Peltz Gallery,
Ground Floor, School of Arts, Birkbeck, London WC1H 0PD
July 18 – September 16, Monday-Friday 9-8pm.
September 17 – October 30, Monday – Saturday, 9-8pm
This free exhibition
explores the history of literacy for blind and visually impaired people in
nineteenth-century Britain and Europe through the development of embossed literature.

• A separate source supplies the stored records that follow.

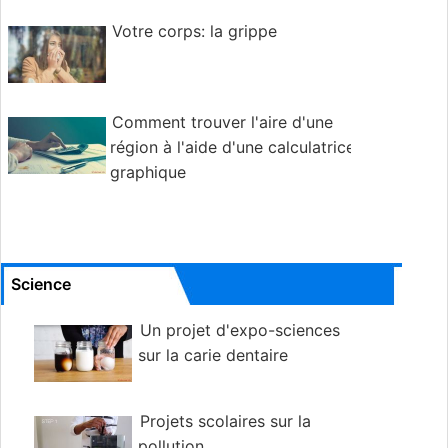
Votre corps: la grippe
Comment trouver l'aire d'une
région à l'aide d'une calculatrice
graphique
Science
Un projet d'expo-sciences
sur la carie dentaire
Projets scolaires sur la
pollution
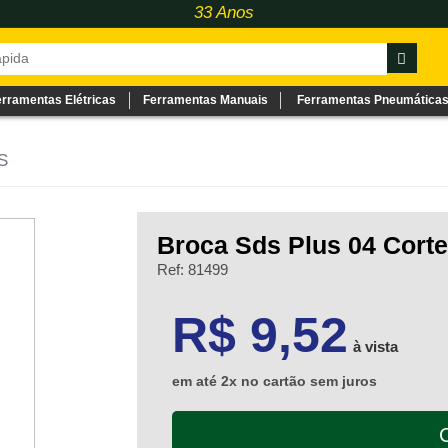
33 Anos
erramentas Elétricas
Ferramentas Manuais
Ferramentas Pneumática
S
Broca Sds Plus 04 Cort
Ref: 81499
9.52
R$ 9,52
à vista
em até 2x no cartão sem juros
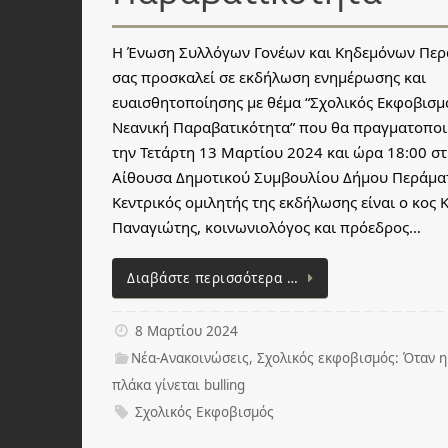
Η Ένωση Συλλόγων Γονέων και Κηδεμόνων Περ
σας προσκαλεί σε εκδήλωση ενημέρωσης και
ευαισθητοποίησης με θέμα “Σχολικός Εκφοβισμ
Νεανική Παραβατικότητα” που θα πραγματοποι
την Τετάρτη 13 Μαρτίου 2024 και ώρα 18:00 σ
Αίθουσα Δημοτικού Συμβουλίου Δήμου Περάμα
Κεντρικός ομιλητής της εκδήλωσης είναι ο κος 
Παναγιώτης, κοινωνιολόγος και πρόεδρος…
Διαβάστε περισσότερα …
8 Μαρτίου 2024
Νέα-Ανακοινώσεις
,
Σχολικός εκφοβισμός: Όταν η
πλάκα γίνεται bulling
Σχολικός Εκφοβισμός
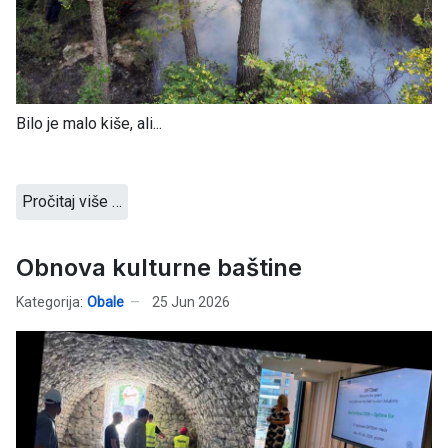
Bilo je malo kiše, ali...
Pročitaj više …
Obnova kulturne baštine
Kategorija:
Obale
25 Jun 2026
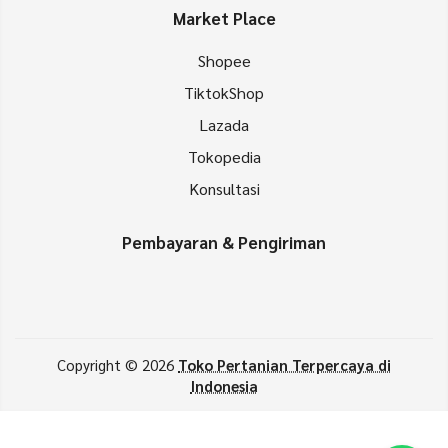
Market Place
Shopee
TiktokShop
Lazada
Tokopedia
Konsultasi
Pembayaran & Pengiriman
Copyright © 2026
Toko Pertanian Terpercaya di
Indonesia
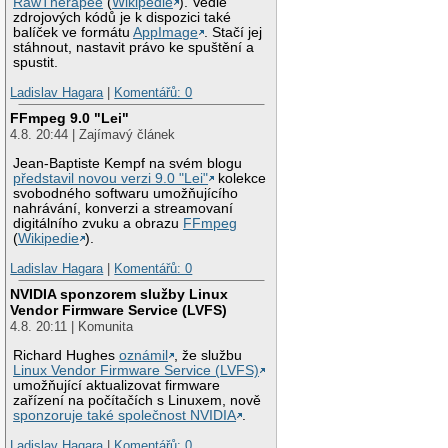
RawTherapee
(
Wikipedie
). Vedle
zdrojových kódů je k dispozici také
balíček ve formátu
AppImage
. Stačí jej
stáhnout, nastavit právo ke spuštění a
spustit.
Ladislav Hagara
|
Komentářů: 0
FFmpeg 9.0 "Lei"
4.8. 20:44 | Zajímavý článek
Jean-Baptiste Kempf na svém blogu
představil novou verzi 9.0 "Lei"
kolekce
svobodného softwaru umožňujícího
nahrávání, konverzi a streamovaní
digitálního zvuku a obrazu
FFmpeg
(
Wikipedie
).
Ladislav Hagara
|
Komentářů: 0
NVIDIA sponzorem služby Linux
Vendor Firmware Service (LVFS)
4.8. 20:11 | Komunita
Richard Hughes
oznámil
, že službu
Linux Vendor Firmware Service (LVFS)
umožňující aktualizovat firmware
zařízení na počítačích s Linuxem, nově
sponzoruje také společnost NVIDIA
.
Ladislav Hagara
|
Komentářů: 0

It introduces visitors to the variety of embossed writing systems that blind
people were taught prior to the widespread adoption of braille at the end of
the nineteenth century. There was fierce debate in this period between
educators who favoured a system based on the Roman alphabet that could be read
still by sight and those who advocated for an arbitrary system – such as
braille – more suited to finger reading.
Touching the book:
Embossed literature for Blind People brings together a rich array of
material, including important examples of early classbooks, spiritual guides,
the first specially-commissioned embossed Bibles, writing devices, pamphlets
and visual images. It details how early embossing attempts were motivated
by religious desire to enable blind people to read the word of God directly
through touch. This fuelled investment in embossing processes which in turn
improved the quality and durability of embossed books.
Most significantly
however, the development of finger-reading practices helped to create new
communities of literate blind and visually-impaired people who began advocating
for reading and writing systems best suited to the needs of blind people. The
exhibition highlights individuals in the nineteenth-century blind community who
both raised the profile of and were instrumental in improving literacy for
blind and visually-impaired people, including Laura Bridgman, William Moon,
G.A. Hughes, Louis Braille and Thomas Rhodes Armitage.